Guest Editors: Vladimir Mulens-Arias (National Center for Biotechnology, Spain), Stefaan Soenen (KU Leuven, Belgium).
J Nanobiotechnology presents a collection on Inorganic nanoparticles and cellular mechanobiology: from nanotoxicology to cytoskeleton-targeting nanotheranostics
The ever-growing research on nanoparticle use in biomedical applications poses concerns on how nanoparticles interact with cells beyond their intended theranostic purposes. Particularly, researchers have been focusing on how nanoparticles affect the cytoskeleton dynamic in the last decade. Such interest arises from the need to understand and elucidate the biophysical and biochemical forces underlying the interaction of nanoparticles with the filaments composing the cell cytoskeleton and the adhesive structures. Noteworthy, adhesions (filipodia, focal adhesions, podosomes, invadopodia) connect the intracellular cytoskeleton network with the extracellular matrix (ECM) through mechanosensitive and biochemical signaling and mediates cellular sensing of ECM and cell migration/invasion. Since cytoskeleton and adhesome dynamics are integral to cell migration and invasion, and, thus, to physiological (e.g., angiogenesis, immune response, embryogenesis) and pathological processes (e.g., cancer development and metastasis, toxicology, and injured tissue repair), it is only logical to hypothesize that should nanoparticles interfere with the former, it would have consequences for the latter. Therefore, this special issue aims at promoting and outlining the current knowledge on nanoparticle´s effect on cytoskeleton and adhesome dynamics, and how it affects the underlying biological processes such as embryogenesis, immune response, angiogenesis, tissue repair, cancer, and metastasis.

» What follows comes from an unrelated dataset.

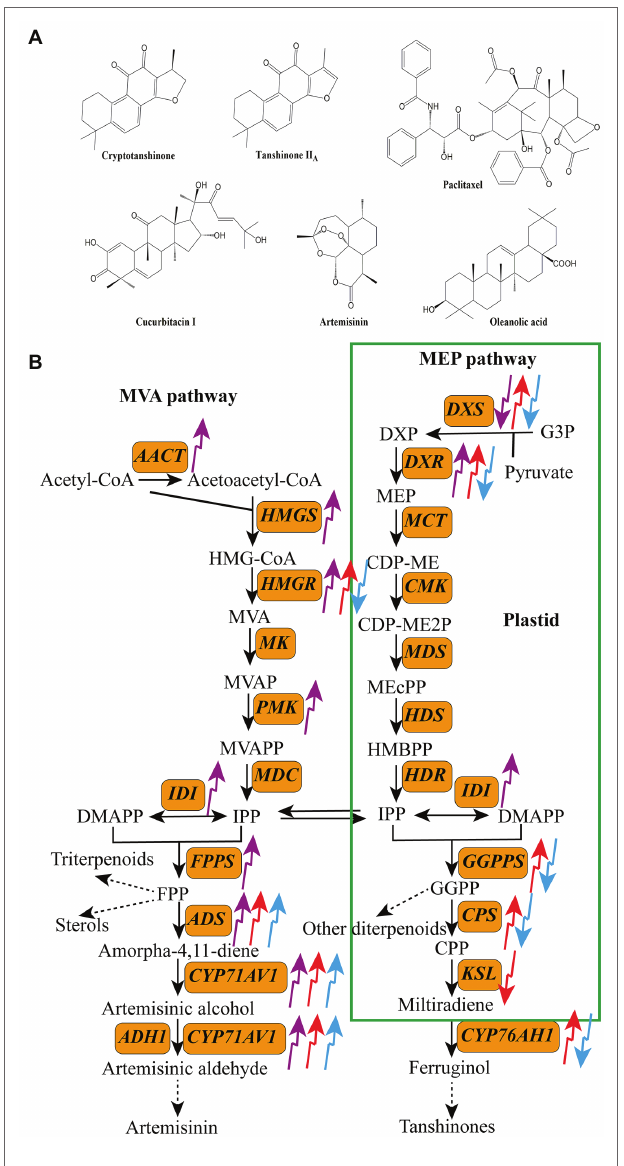
FIGURE 2 | Structures of some bioactive terpenoids in medicinal plants (A) and the effects of light quality on the transcripts of key enzyme genes in the biosynthetic pathways of terpenoids (B) . The upward arrows indicate upregulation and the downward arrows indicate downregulation. The purple arrow, red arrow, and blue arrow indicate UV-B, red light, and blue light, respectively. AACT , acetyl-CoA acyltransferase; ADH1 , alcohol dehydrogenase 1; ADS , amorpha-4,11-diene synthase; CMK , 4-diphosphocytidyl-2C-methyl-D-erythritol kinase; CPS , copalyl diphosphate synthase; CYP71AV1 , cytochrome P450 71AV1; CYP76AH1 , miltiradiene oxidase; DXR , 1-deoxy-D-lxylulose-5-phosphate reductoisomerase; DXS , 1-deoxy-D-xylulose-5-phosphate synthase; FPPS , farnesyl diphosphate synthase; GGPPS , geranylgeranyl diphosphate synthase; HDR , hydroxy-2- methyl-2-(E)-butenyl 4-diphosphate reductase; HDS , hydroxymethylbutenyl diphosphate synthase; HMGR , 3-hydroxy-3-methylglutaryl CoA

The potential subjects concern, but are not limited to:
- Biophysical and biochemical study of the interaction of non-targeted nanoparticles and cytoskeleton in a cell-free and a cellular system
- Biophysical study of mechanical forces in nanoparticle-treated cells
- Non-targeted nanoparticle interference with the cytoskeleton and adhesion dynamics and its consequences for cell migration/invasion within the context of different physiological and pathological scenario (cancer, metastasis, angiogenesis, embryogenesis, cell therapy)
- Nanoparticle interaction with cytoskeleton and biocompatibility
- Use of nanoparticles for targeting of cytoskeleton components for theranostic purposes
This collection is now closed to new submissions.